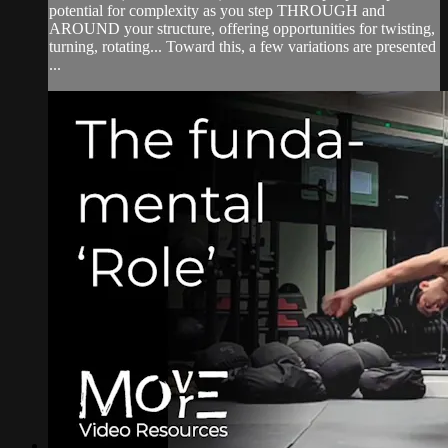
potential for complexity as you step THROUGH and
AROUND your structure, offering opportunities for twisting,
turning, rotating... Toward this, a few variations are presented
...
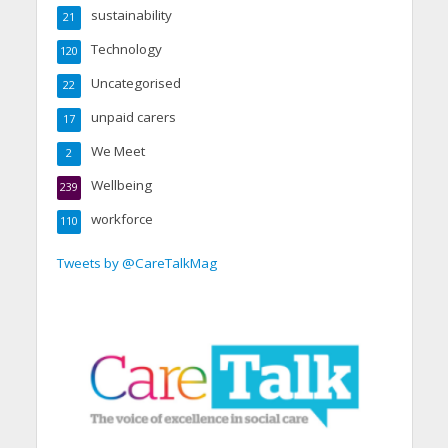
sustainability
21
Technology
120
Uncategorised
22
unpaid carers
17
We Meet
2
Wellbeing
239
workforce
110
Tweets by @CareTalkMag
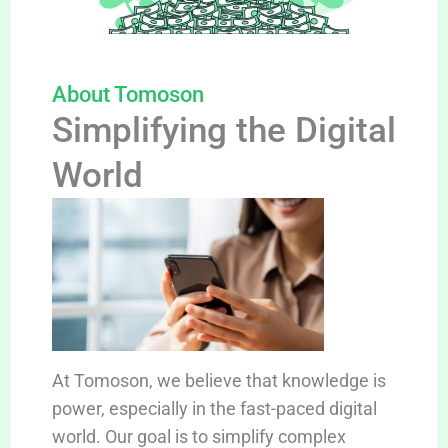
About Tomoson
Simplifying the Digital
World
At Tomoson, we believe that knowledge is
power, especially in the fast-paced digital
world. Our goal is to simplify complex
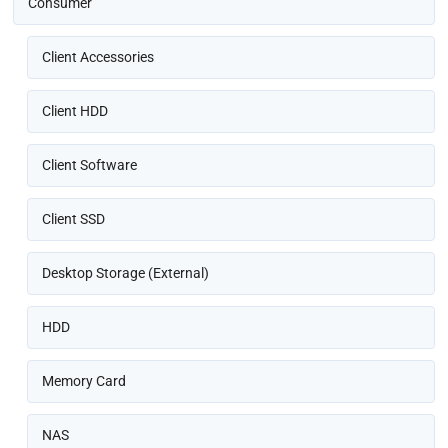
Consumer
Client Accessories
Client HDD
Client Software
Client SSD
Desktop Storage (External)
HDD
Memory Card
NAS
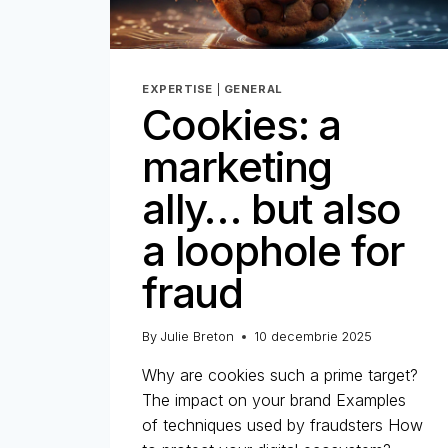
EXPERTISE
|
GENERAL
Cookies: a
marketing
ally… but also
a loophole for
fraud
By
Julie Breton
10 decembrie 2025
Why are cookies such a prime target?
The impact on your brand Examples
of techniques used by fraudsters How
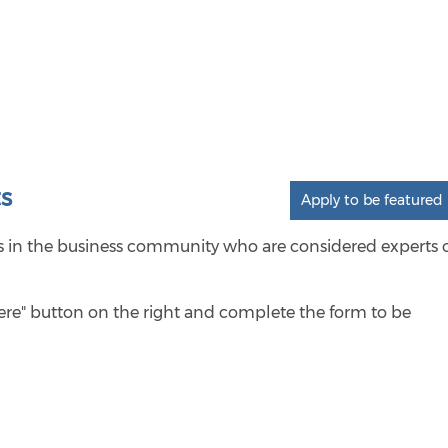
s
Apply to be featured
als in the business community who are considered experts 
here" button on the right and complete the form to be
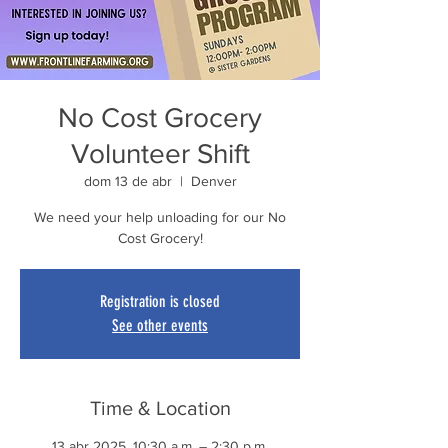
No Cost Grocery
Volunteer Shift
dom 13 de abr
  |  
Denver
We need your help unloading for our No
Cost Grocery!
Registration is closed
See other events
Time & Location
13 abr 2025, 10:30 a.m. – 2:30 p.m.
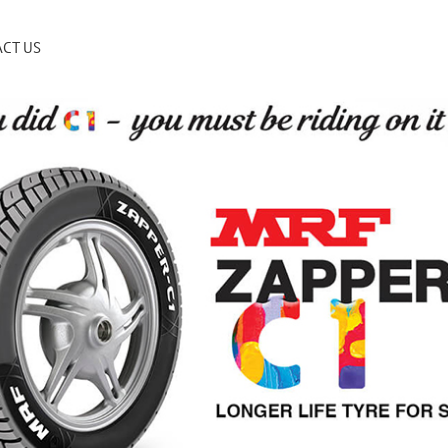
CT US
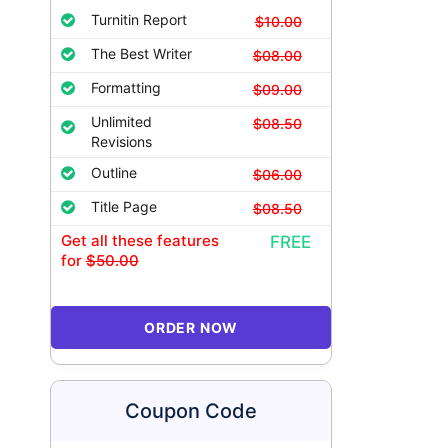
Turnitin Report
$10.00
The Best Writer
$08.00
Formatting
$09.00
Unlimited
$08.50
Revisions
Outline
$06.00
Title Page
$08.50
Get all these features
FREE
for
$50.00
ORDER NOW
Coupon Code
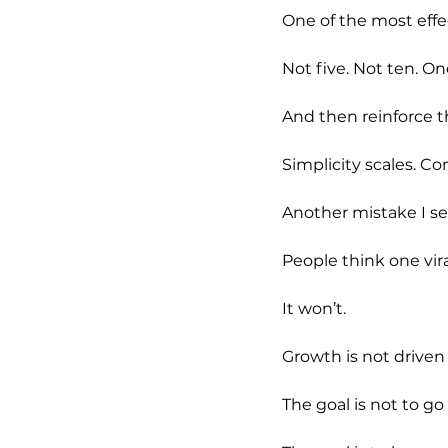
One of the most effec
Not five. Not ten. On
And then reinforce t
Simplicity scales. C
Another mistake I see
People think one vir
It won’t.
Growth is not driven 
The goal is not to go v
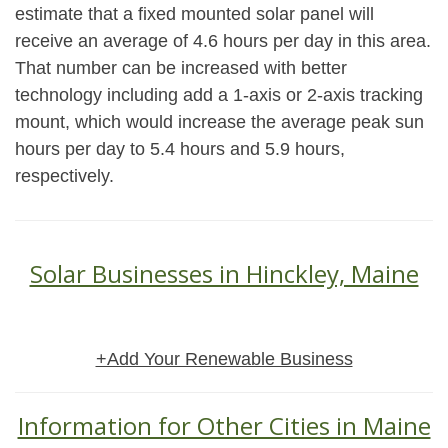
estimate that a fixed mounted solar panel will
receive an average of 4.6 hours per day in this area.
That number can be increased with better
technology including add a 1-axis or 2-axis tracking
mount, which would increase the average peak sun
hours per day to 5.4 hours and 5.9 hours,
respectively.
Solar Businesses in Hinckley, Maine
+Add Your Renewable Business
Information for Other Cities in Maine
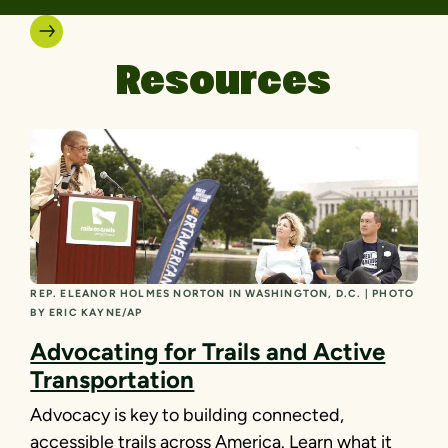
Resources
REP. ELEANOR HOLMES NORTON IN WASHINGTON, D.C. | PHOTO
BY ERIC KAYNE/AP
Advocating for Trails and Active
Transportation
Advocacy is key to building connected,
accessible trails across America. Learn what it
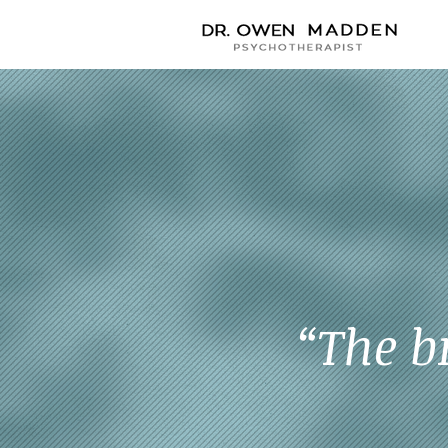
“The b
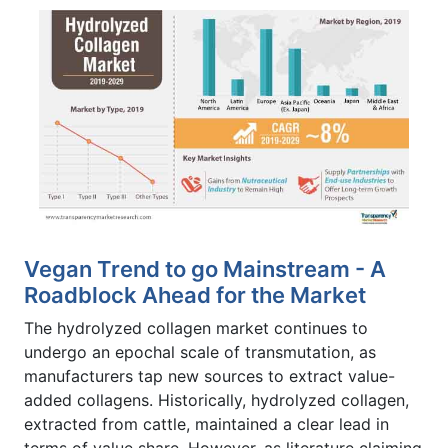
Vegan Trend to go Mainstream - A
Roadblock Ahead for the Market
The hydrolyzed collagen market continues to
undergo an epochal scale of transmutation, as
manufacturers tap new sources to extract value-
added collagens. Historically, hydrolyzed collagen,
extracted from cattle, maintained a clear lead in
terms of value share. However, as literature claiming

_ _ _ _ _

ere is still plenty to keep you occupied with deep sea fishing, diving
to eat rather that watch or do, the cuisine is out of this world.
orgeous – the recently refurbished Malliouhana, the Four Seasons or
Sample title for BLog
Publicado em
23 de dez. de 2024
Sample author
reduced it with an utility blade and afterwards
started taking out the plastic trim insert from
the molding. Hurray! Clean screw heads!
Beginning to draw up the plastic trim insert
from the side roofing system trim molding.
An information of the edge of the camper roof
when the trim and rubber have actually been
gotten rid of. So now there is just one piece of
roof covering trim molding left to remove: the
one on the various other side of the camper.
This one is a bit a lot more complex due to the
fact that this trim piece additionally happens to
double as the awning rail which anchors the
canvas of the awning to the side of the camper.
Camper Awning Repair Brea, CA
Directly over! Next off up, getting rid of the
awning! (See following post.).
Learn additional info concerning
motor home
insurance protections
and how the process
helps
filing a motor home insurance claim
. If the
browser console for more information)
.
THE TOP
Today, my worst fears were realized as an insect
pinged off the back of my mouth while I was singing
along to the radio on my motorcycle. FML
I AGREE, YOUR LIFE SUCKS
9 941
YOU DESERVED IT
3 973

_ _ _ _ _

Gather every line in the records above that contains the string "hydrolyzed" and copy each one in full. Case matters.

The hydrolyzed collagen market continues to
added collagens. Historically, hydrolyzed collagen,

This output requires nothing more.